_TRECHO_:
CAMILA GALVÃO e ISABELA CANTARELLI, Jota
Análise de 4 questões que impactam negativamente o desenvolvimento do mercado de gás natural no Brasil.

O Governo Federal lançou, neste ano, o Programa “Novo Mercado de Gás”, coordenado pelo Ministério de Minas e Energia, que tem por objetivo a formação de um mercado de gás natural dinâmico e competitivo, auxiliando o desenvolvimento econômico do país1.

O programa visa à pulverização de agentes no mercado até então concentrado em um único agente dominante, a Petrobras, que desempenhava com protagonismo a maior parte das atividades relacionadas à cadeia do gás natural. Diante dessa nova realidade, observa-se o surgimento de novas relações jurídicas entre diversos atores que atuam em todos os elos da cadeia do gás natural, bem como o surgimento de novos institutos jurídicos que não eram verificados na estrutura até então verticalizada de mercado, caracterizada pela predominância de um único agente.

Nesse contexto, faz-se necessária, também, a adaptação do sistema tributário brasileiro para acompanhar essas novas relações jurídicas. Dada a relevância da temática para o desenvolvimento eficaz do mercado de gás natural, a análise dos aspectos tributários foi objeto de um dos 9 subcomitês de trabalho da iniciativa Gás para Crescer, lançada anteriormente ao Novo Mercado de Gás para debater propostas ao adequado funcionamento do mercado de gás natural, bem como é indicada como um dos 4 (quatro) pilares do Novo Mercado de Gás (“remoção das barreiras tributárias”)2.

O objetivo deste texto é apontar algumas questões cruciais que impactam negativamente o desenvolvimento do mercado de gás natural no Brasil.

Tais pontos ganham especial relevância à luz das novas relações jurídicas que surgirão com a entrada de novos agentes na cadeia do gás natural, os quais atuarão no desempenho de atividades antes protagonizadas pelo agente dominante.

_MATERIAL EXTRAÍDO_:

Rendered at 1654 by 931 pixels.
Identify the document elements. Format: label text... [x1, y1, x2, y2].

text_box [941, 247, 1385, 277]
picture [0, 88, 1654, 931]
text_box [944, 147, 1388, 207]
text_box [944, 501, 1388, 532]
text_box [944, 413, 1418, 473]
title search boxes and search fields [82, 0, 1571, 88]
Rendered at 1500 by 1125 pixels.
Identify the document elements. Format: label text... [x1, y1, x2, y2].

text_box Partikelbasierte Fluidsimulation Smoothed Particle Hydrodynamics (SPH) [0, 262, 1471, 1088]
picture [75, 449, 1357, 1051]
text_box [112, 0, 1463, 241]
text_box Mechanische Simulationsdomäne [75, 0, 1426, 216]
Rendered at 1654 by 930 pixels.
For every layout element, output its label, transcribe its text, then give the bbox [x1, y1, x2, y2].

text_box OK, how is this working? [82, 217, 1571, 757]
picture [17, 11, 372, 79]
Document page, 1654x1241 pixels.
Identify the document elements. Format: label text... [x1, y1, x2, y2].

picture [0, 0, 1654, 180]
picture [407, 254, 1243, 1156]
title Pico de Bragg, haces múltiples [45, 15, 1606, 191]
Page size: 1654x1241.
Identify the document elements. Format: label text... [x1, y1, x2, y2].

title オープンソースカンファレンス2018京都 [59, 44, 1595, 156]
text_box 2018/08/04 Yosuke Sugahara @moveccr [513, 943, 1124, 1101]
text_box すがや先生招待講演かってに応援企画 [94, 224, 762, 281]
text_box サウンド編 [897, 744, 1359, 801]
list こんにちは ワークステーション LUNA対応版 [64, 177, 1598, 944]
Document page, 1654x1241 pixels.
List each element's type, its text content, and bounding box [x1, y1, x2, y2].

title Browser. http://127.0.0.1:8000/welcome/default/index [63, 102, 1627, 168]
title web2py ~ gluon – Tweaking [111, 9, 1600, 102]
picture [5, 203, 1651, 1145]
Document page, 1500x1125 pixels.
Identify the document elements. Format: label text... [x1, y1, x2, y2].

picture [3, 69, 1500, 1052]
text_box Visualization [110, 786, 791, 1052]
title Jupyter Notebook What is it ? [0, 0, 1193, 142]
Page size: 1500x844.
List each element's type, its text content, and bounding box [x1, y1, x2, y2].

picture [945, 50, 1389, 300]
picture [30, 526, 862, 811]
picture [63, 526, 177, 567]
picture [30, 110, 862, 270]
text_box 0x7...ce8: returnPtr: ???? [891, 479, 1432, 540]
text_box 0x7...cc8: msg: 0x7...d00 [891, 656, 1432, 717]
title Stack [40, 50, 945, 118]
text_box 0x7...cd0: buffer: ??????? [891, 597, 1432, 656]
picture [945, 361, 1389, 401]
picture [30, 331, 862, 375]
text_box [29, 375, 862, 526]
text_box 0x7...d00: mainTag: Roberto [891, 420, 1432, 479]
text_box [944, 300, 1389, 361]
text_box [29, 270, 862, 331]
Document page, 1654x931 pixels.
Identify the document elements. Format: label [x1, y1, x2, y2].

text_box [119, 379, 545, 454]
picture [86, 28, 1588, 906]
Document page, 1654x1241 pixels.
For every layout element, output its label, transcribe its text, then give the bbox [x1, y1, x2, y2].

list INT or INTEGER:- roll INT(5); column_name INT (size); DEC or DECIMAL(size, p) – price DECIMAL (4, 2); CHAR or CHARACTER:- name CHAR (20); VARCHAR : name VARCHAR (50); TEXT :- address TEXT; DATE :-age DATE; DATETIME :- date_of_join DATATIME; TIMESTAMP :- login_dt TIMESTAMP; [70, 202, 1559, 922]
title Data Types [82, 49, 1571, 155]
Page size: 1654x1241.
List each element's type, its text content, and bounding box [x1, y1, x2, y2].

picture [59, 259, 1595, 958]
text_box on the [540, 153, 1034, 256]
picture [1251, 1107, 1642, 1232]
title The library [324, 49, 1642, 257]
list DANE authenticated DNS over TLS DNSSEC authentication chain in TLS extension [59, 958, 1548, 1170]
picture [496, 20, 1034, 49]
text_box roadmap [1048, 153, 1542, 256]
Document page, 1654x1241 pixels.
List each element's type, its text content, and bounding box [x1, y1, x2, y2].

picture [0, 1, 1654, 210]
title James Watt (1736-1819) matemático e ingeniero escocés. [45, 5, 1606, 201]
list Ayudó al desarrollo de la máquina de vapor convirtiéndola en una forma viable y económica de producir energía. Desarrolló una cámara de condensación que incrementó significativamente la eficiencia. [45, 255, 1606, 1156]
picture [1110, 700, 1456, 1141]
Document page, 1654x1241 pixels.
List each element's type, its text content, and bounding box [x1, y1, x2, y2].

_TAREFA CURTA 1_:
Diga se cada afirmação concorda com o texto sobre o mercado de gás natural e cite as palavras exatas do texto que decidem: (a) o Programa Novo Mercado de Gás é coordenado pelo Ministério de Minas e Energia; (b) a iniciativa Gás para Crescer foi lançada depois do Novo Mercado de Gás; (c) a análise dos aspectos tributários coube a quatro subcomitês de trabalho.
_TAREFA CURTA 2_:
Liste todos os órgãos públicos, empresas e iniciativas governamentais citados no texto sobre o mercado de gás natural, sem contar a linha de autoria.
_TAREFA CURTA 3_:
Escreva a continuação do texto sobre o mercado de gás natural a partir do ponto em que ele termina.
O material não tem relação com o texto sobre o mercado de gás natural.

_RESPOSTA FINAL 1_:
(a) Sim: "coordenado pelo Ministério de Minas e Energia".
(b) Não: "lançada anteriormente ao Novo Mercado de Gás".
(c) Não: "foi objeto de um dos 9 subcomitês de trabalho".

_RESPOSTA FINAL 2_:
Governo Federal; Ministério de Minas e Energia; Programa Novo Mercado de Gás; Petrobras; Gás para Crescer.

_RESPOSTA FINAL 3_:
Quatro dos principais aspectos que impactam o progresso da abertura de mercado, a nosso ver, são: (i) a incompatibilidade dos regimes de incidência do ICMS na cadeia do gás natural e da energia elétrica; (ii) os conflitos de competência entre entes políticos para cobrança de impostos relacionados a atividades da cadeia do gás natural; (iii) a falta de uniformidade entre a legislação dos Estados para incidência do ICMS sobre o gás natural e (iv) o tratamento do transporte de gás natural. Trataremos de cada um deles separadamente, a seguir.

1. Incompatibilidade dos regimes de incidência do ICMS na cadeia do gás natural e da energia elétrica
O gás natural é um importante insumo para a geração de energia elétrica e vem conquistando bastante espaço na diversificação de fontes energéticas do País. A geração térmica é vista como um considerável elemento para diversificar o mercado de energia limpa e também como a mais viável âncora para permitir o desenvolvimento do mercado consumidor de gás natural no País.

Entretanto, a incompatibilidade dos regimes de incidência do ICMS aplicáveis ao gás natural e à energia elétrica resulta em distorção e cumulatividade desse imposto na cadeia de fornecimento, impactando o preço da energia elétrica gerada a partir desse recurso.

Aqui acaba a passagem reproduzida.